Available data
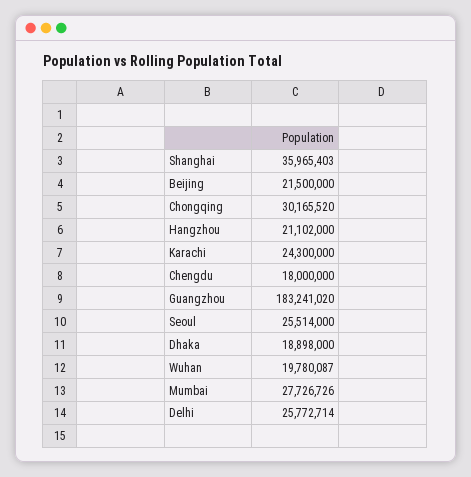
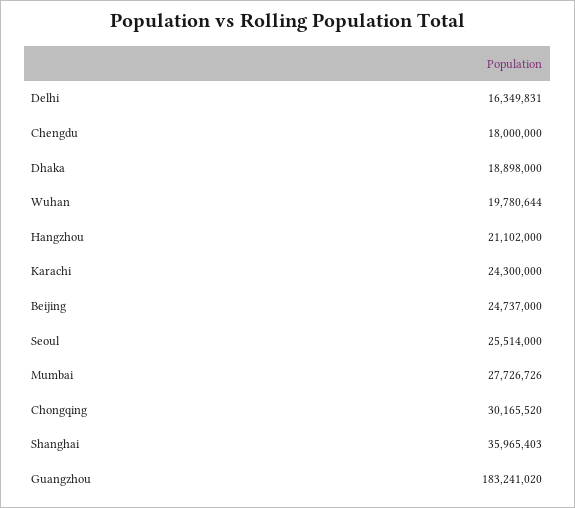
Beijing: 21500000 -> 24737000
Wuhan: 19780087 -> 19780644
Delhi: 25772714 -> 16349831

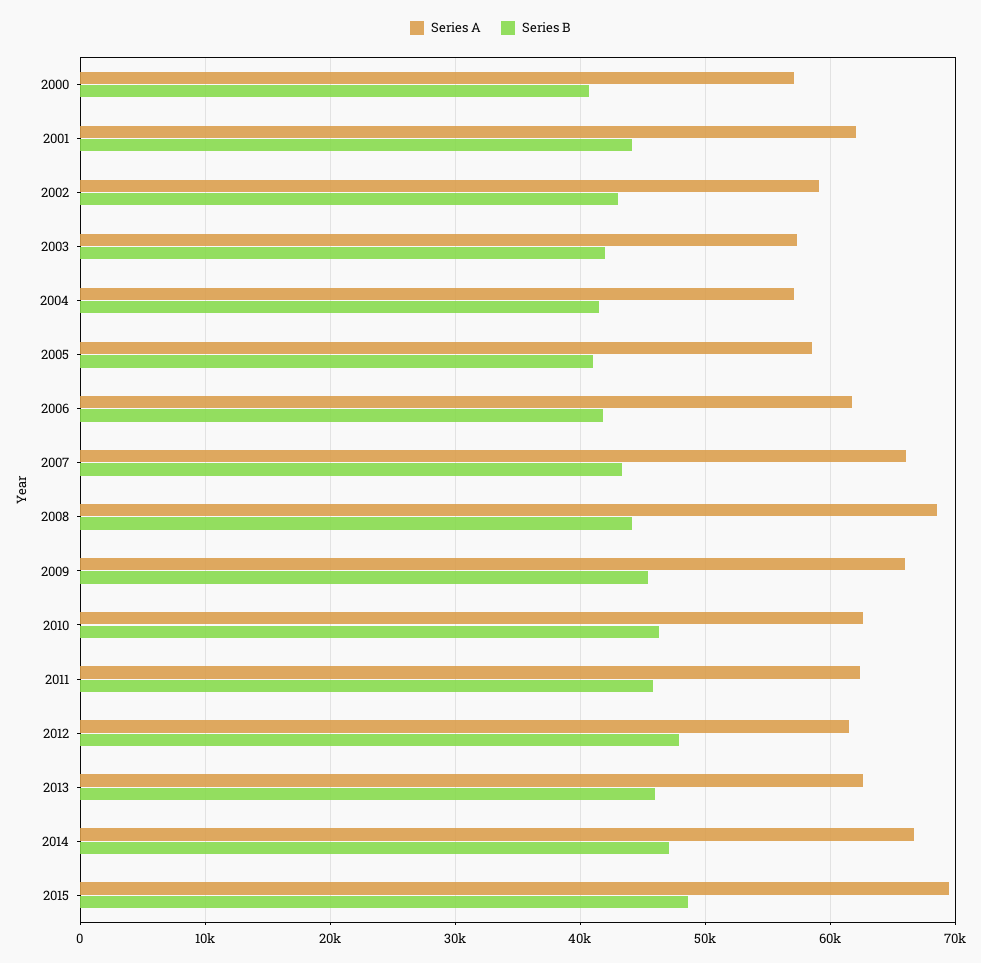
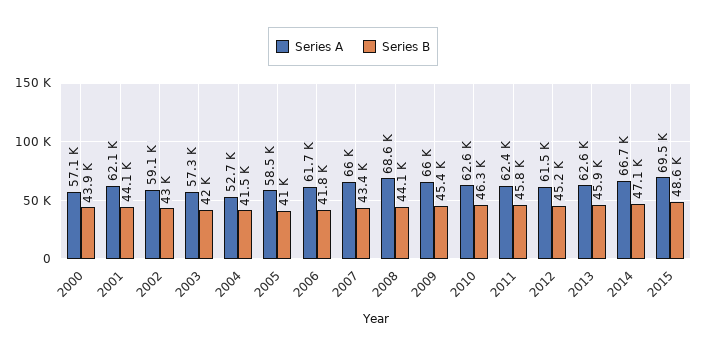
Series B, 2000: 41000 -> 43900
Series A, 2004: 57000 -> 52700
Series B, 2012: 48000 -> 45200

==

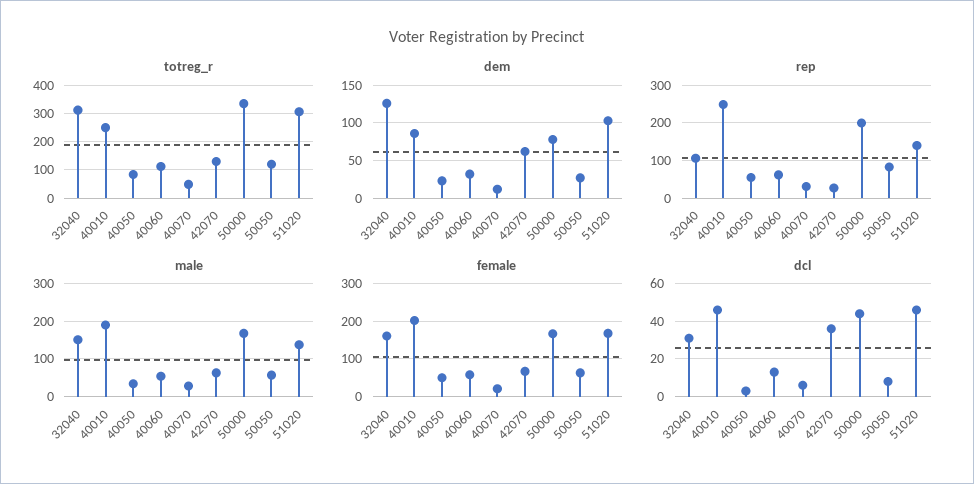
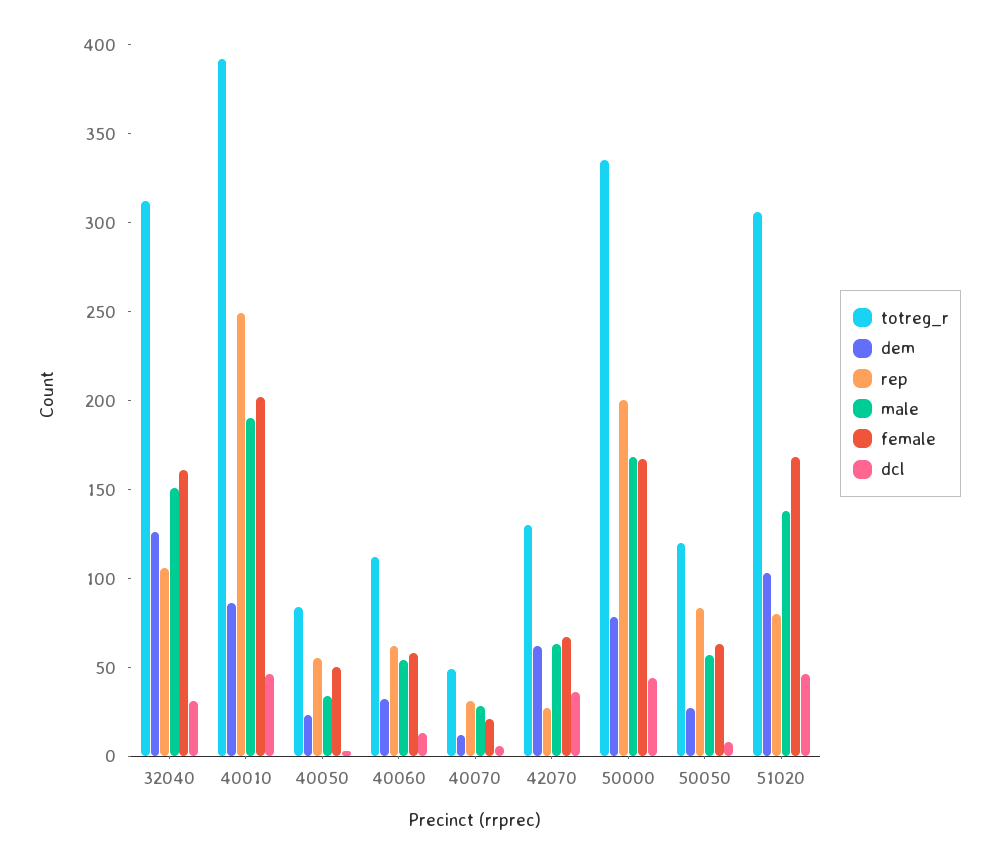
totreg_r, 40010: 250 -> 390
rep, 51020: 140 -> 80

Try it
Give, as a single number, the count of lines in the material above that contain the string "Series".

Finished exercise
3